What the task requires: Word for word, and without a single picture, repeat the entries.

+ + + + +

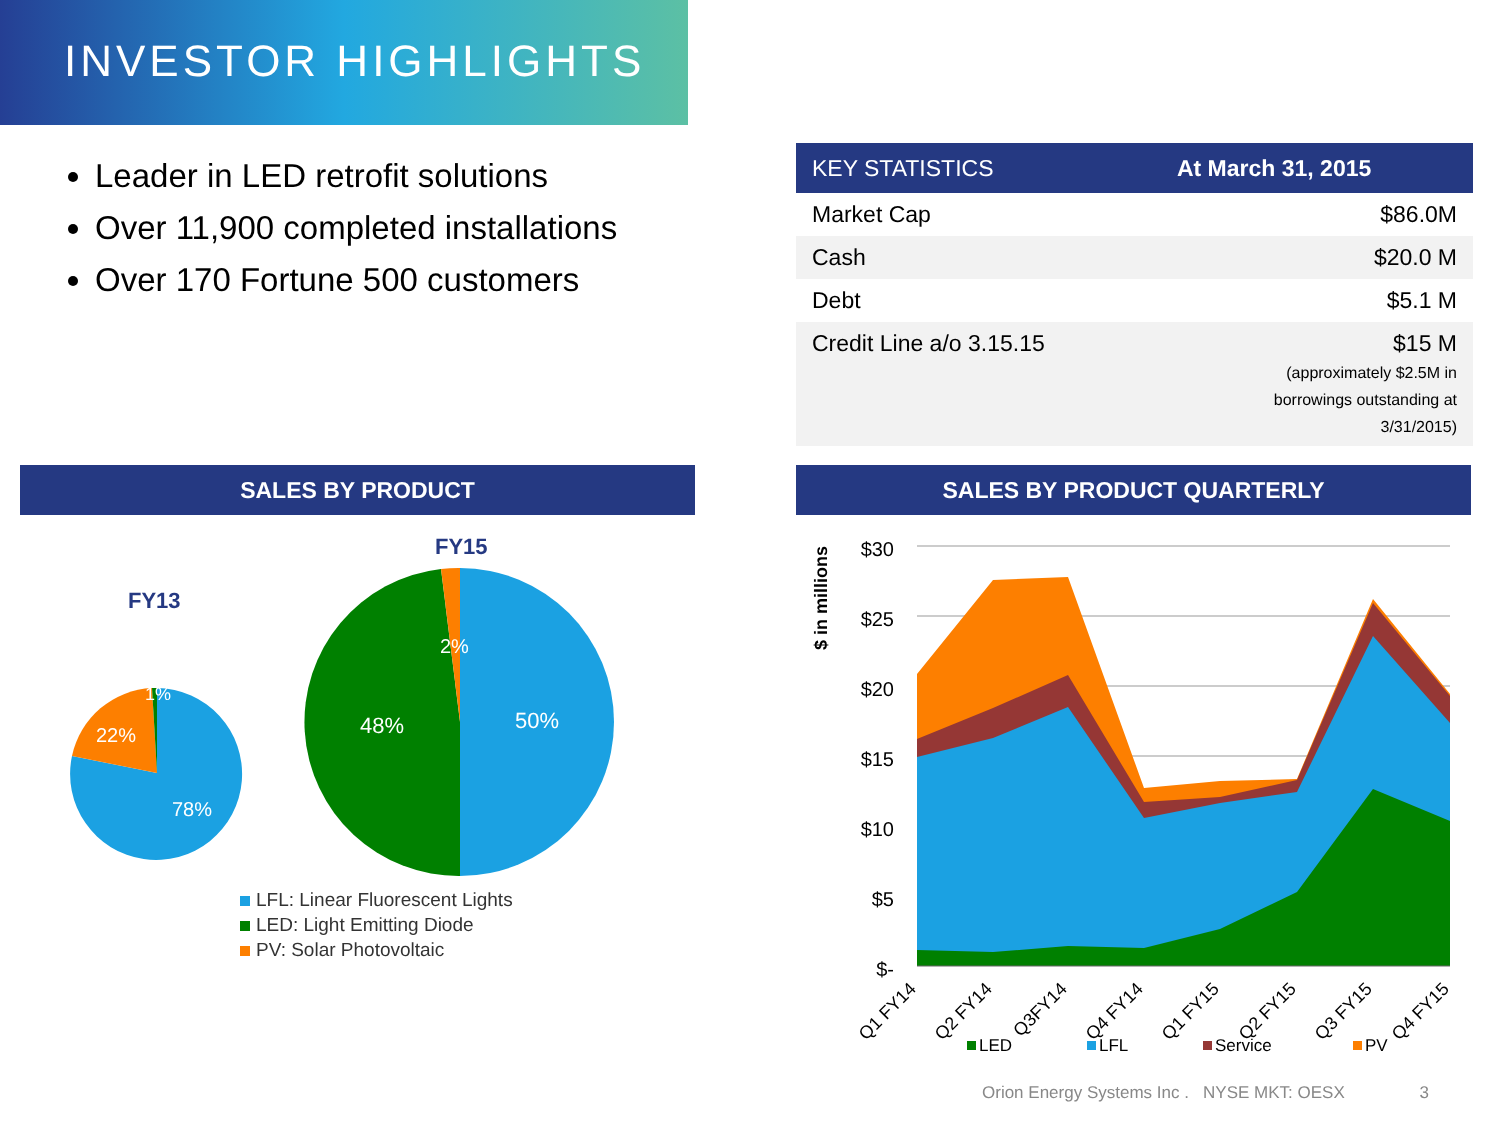INVESTOR HIGHLIGHTS
Leader in LED retrofit solutions
Over 11,900 completed installations
Over 170 Fortune 500 customers
| KEY STATISTICS | At March 31, 2015 |
| --- | --- |
| Market Cap | $86.0M |
| Cash | $20.0 M |
| Debt | $5.1 M |
| Credit Line a/o 3.15.15 | $15 M (approximately $2.5M in borrowings outstanding at 3/31/2015) |
SALES BY PRODUCT SALES BY PRODUCT QUARTERLY
FY13
FY15
22%
1%
78%
50%
48%
2%
LFL: Linear Fluorescent Lights
LED: Light Emitting Diode
PV: Solar Photovoltaic
$ in millions
$30
$25
$20
$15
$10
$5
$-
Q1 FY14
Q2 FY14
Q3FY14
Q4 FY14
Q1 FY15
Q2 FY15
Q3 FY15
Q4 FY15
LED
LFL
Service
PV
Orion Energy Systems Inc . NYSE MKT: OESX 3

+ + + + +

Answer:
INVESTOR HIGHLIGHTS
Leader in LED retrofit solutions
Over 11,900 completed installations
Over 170 Fortune 500 customers
| KEY STATISTICS | At March 31, 2015 |
| --- | --- |
| Market Cap | $86.0M |
| Cash | $20.0 M |
| Debt | $5.1 M |
| Credit Line a/o 3.15.15 | $15 M (approximately $2.5M in borrowings outstanding at 3/31/2015) |
SALES BY PRODUCT SALES BY PRODUCT QUARTERLY
FY13
FY15
22%
1%
78%
50%
48%
2%
LFL: Linear Fluorescent Lights
LED: Light Emitting Diode
PV: Solar Photovoltaic
$ in millions
$30
$25
$20
$15
$10
$5
$-
Q1 FY14
Q2 FY14
Q3FY14
Q4 FY14
Q1 FY15
Q2 FY15
Q3 FY15
Q4 FY15
LED
LFL
Service
PV
Orion Energy Systems Inc . NYSE MKT: OESX 3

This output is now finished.